Conexão Literatura: Como foram as suas pesquisas e quanto tempo levou para concluir seu livro?
Luanda Julião: Pesquisei as relações entre bioética e o direito, também chamado de biodireito, me concentrando principalmente nas questões sobre a eutanásia, ortotanásia e distanásia e todos os aspectos médicos e jurídicos envolvidos. Como o personagem principal é um maestro e compositor pesquisei também sobre música clássica, Gustav Mahler e composição musical. Levei dois anos para concluir o livro, que foi escrito entre 2011 e 2013.
Conexão Literatura: Poderia destacar um trecho do qual você acha especial em seu livro?
Luanda Julião:
"- Essa é a passagem dos violinos. Os altos – disse Paolo, apontando com o olhar e o queixo a folha que Sarah segurava entre os dedos.
Sarah leu atentamente a partitura, uma, duas vezes. Para não ter dúvidas tocou-a no piano.
- Pare! – ordenou o maestro com a voz trêmula - Estão carregados demais. Sarah tocou mais uma vez, dessa vez com os olhos fixos na partitura e acrescentou:
- Talvez devêssemos acrescentar uma harmonia mais sinuosa e deslizante.
Paolo pediu que ela tocasse de novo e de novo e de novo, dez, vinte vezes. Perfeccionista, o compositor exigia precisão. Nenhuma nota podia ficar fora do tom.
- Precisamos de um som mais limpo e encorpado – disse ele na vigésima vez.
Às vezes, depois de repassar inúmeras vezes uma mesma passagem, dedilhá-la até arredondá-la, Sarah interrompia o trabalho e emocionada, perguntava:
- Papai, você nunca se perguntou como uma aglutinação de notas, uma harmonia é fonte de tanto deleite? De onde vem o poder divino, a experiência sublime da música?

**TAREFAS A REALIZAR**
A: Resuma a entrevista com Luanda Julião em duas frases.
B: Responda com base na entrevista, uma resposta por linha, marcada como a pergunta:
(i) Quanto tempo levou a escrita do livro?
(ii) Qual é a profissão do personagem principal?
(iii) Em que vez Paolo diz "Precisamos de um som mais limpo e encorpado"?
C: Prossiga com o trecho do livro sobre o maestro Paolo e Sarah a partir da última frase mostrada.

**DADOS FORNECIDOS**
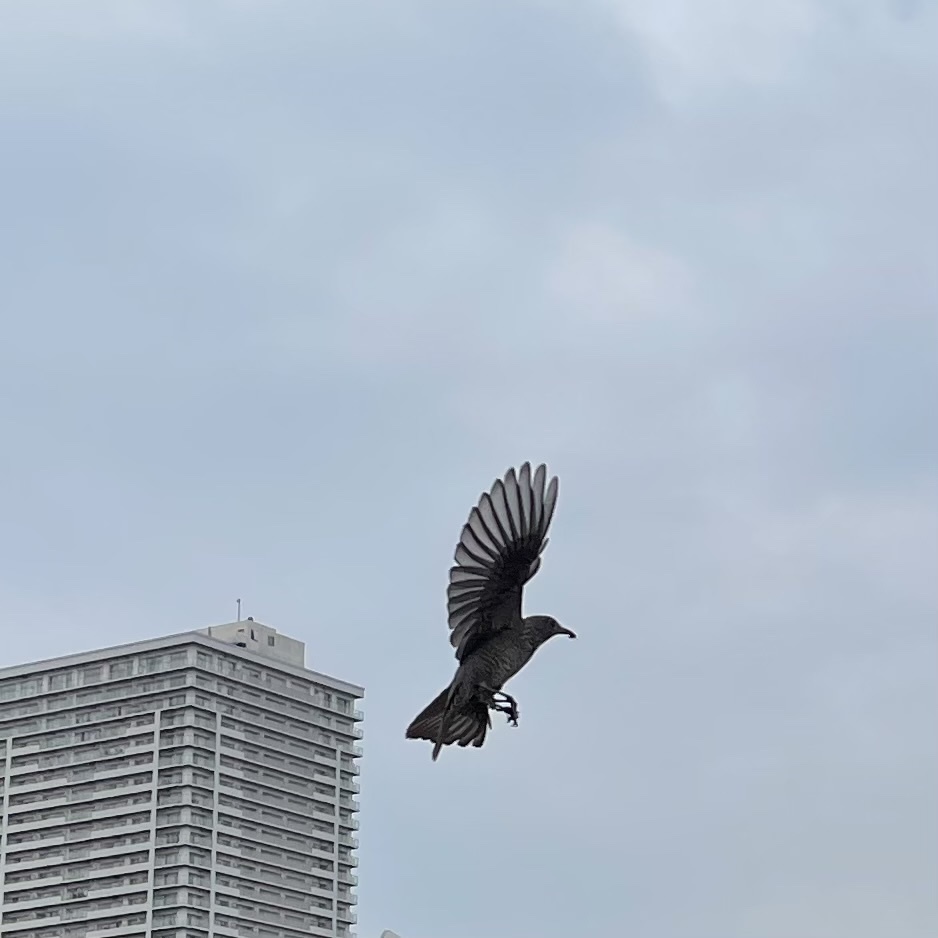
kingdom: Animalia
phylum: Chordata
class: Aves
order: Passeriformes
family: Muscicapidae
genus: Monticola
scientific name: Monticola solitarius
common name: Blue rock thrush
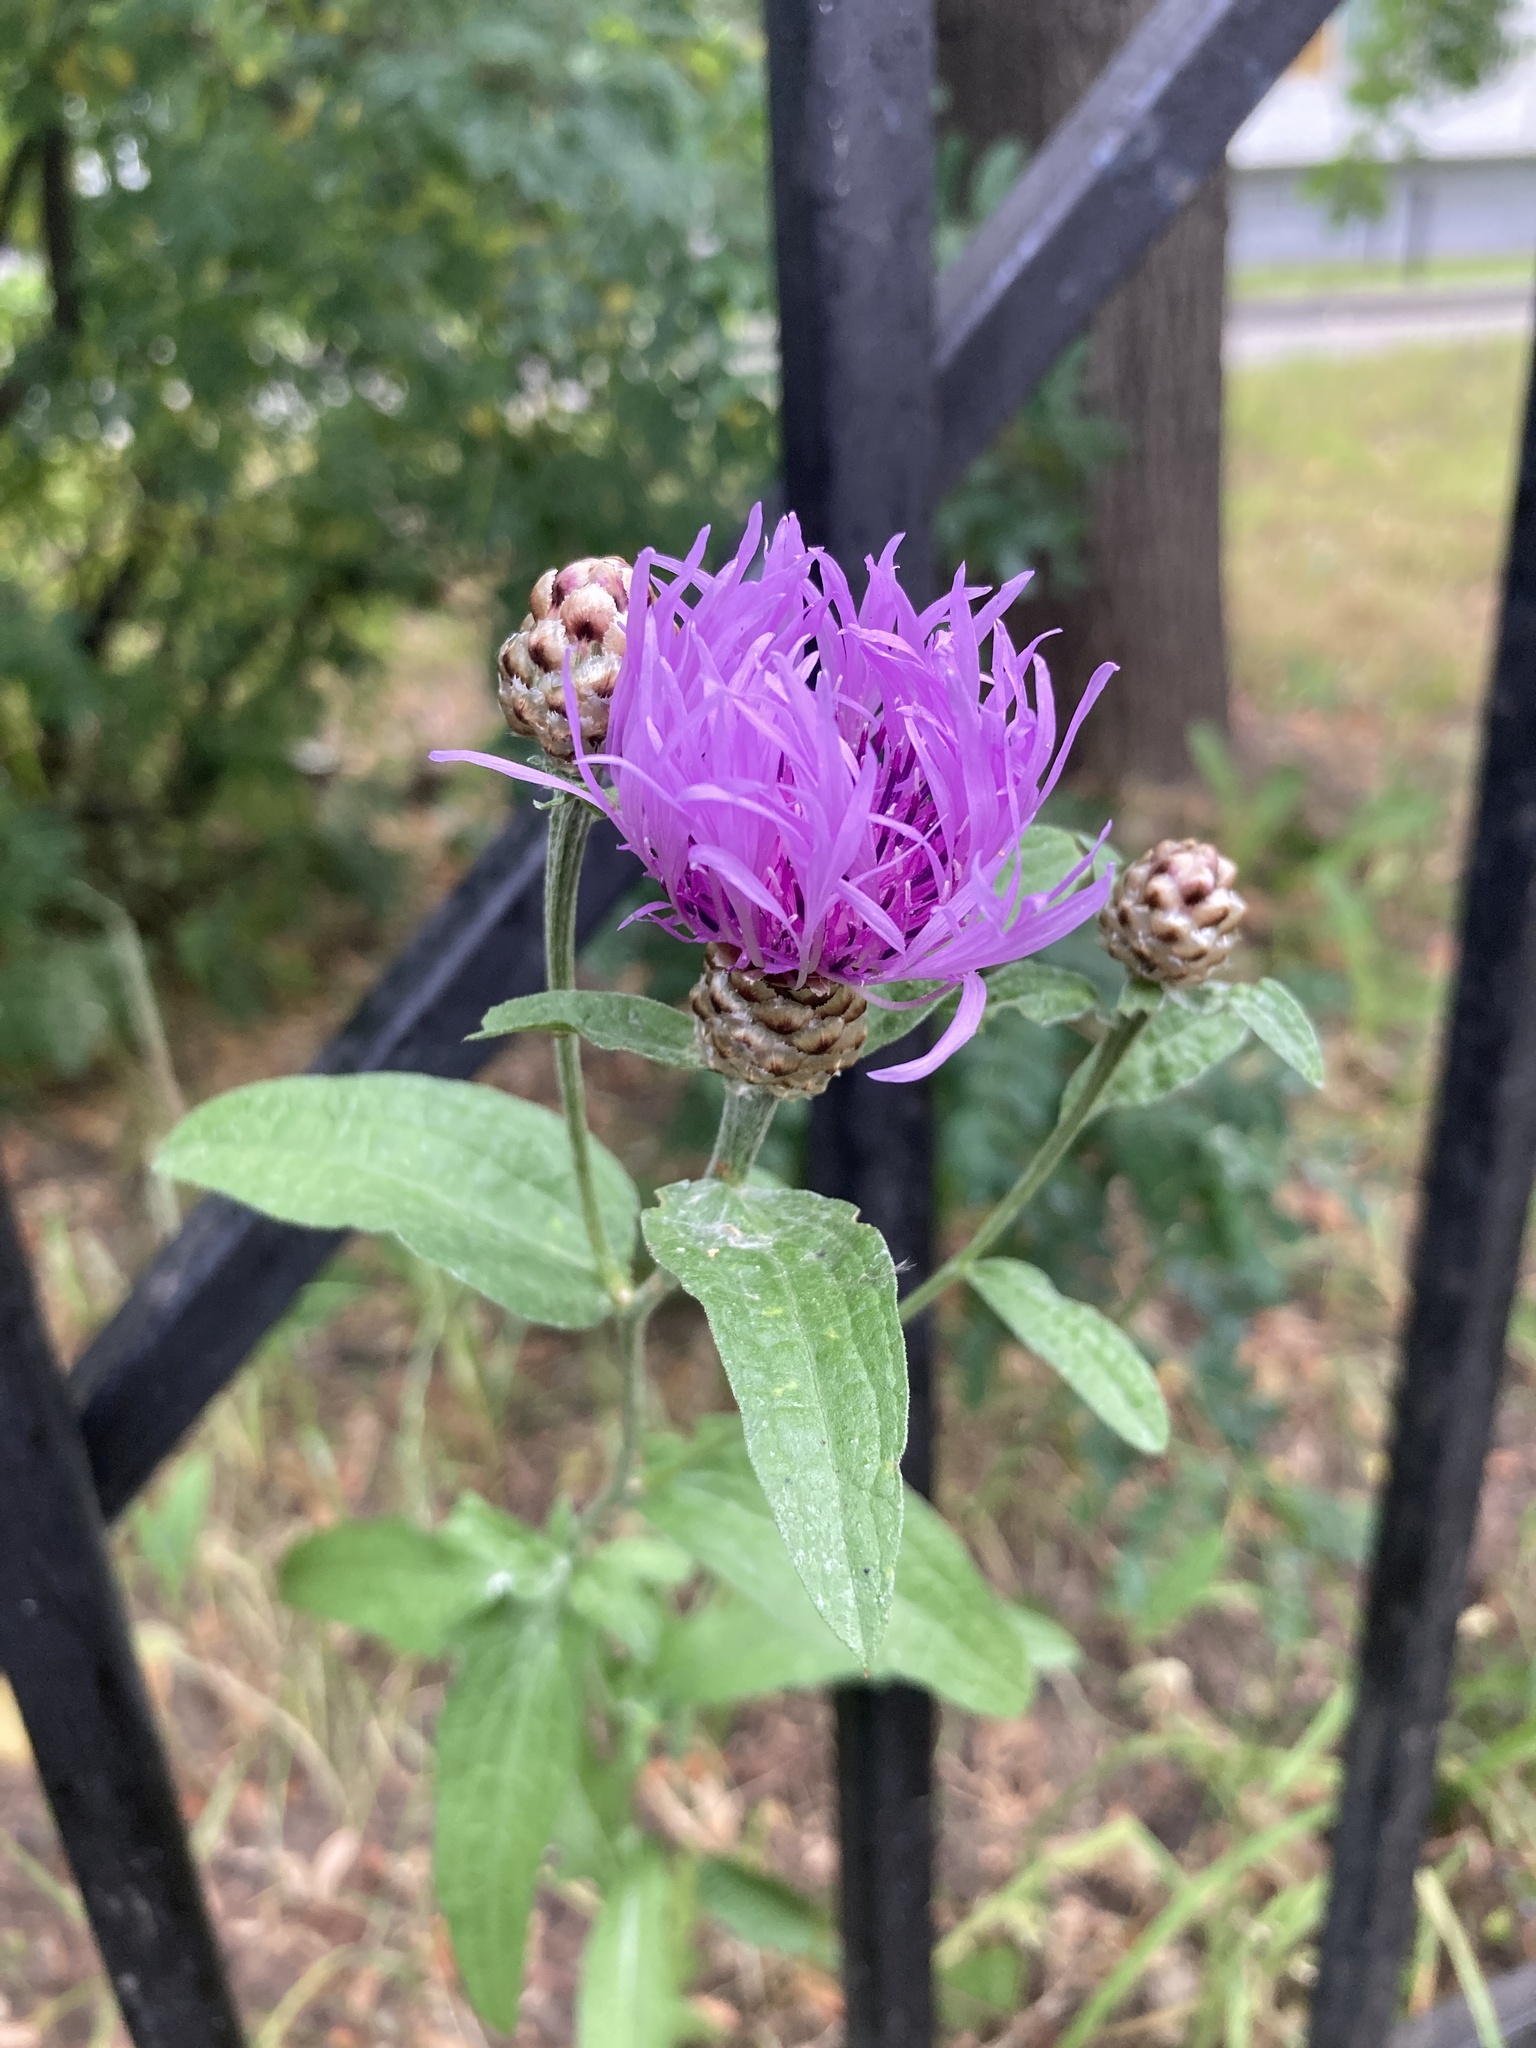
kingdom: Plantae
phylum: Tracheophyta
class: Magnoliopsida
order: Asterales
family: Asteraceae
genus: Centaurea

**RESPOSTAS**
A: Luanda Julião pesquisou o biodireito, sobretudo eutanásia, ortotanásia e distanásia, além de música clássica, Gustav Mahler e composição musical, e levou dois anos para escrever o livro, entre 2011 e 2013. No trecho destacado do livro, o maestro Paolo faz Sarah tocar uma passagem dos violinos repetidas vezes em busca de precisão, até que ela, emocionada, pergunta ao pai de onde vem o poder da música.

B:
(i) Dois anos, de 2011 a 2013.
(ii) Maestro e compositor.
(iii) Na vigésima vez.

C:
Ele a fitava. Já ouvira a mesma pergunta dezenas de vezes e qualquer resposta que pudesse dar não supriria a dúvida. Dessa vez, ele recorreu a Pitágoras, parafraseando-o para respondê-la:
- A música origina-se no mundo celeste e, se o homem está ciente do fato ou não, ela serve para preservar nele, embora de maneira muito tênue, alguma recordação das esferas divinas das quais ele veio e para as quais ele está destinado a voltar. Ela é importante para prevenir o homem de cair no esquecimento de seu verdadeiro lar. Deve ser uma manifestação terrena daquilo que a gente encontra no mundo celeste.
Ela riu, concordando.
- Nunca fui um homem religioso, você sabe muito bem disso, mas sempre me julguei falando com deus todas as vezes que toquei. Quando componho é como se eu ouvisse a sua voz, como se o clamor divino e acolhedor soasse no deserto do meu ser.
Sarah estava atenta. Abandonara o teclado do piano e sentara ao lado do pai para ouvi-lo melhor. Ele fixou os seus olhos e concluiu:
- Mas não é uma voz que vem dos céus, das alturas, é uma voz que sai de mim e retorna a mim. Deus está dentro de mim.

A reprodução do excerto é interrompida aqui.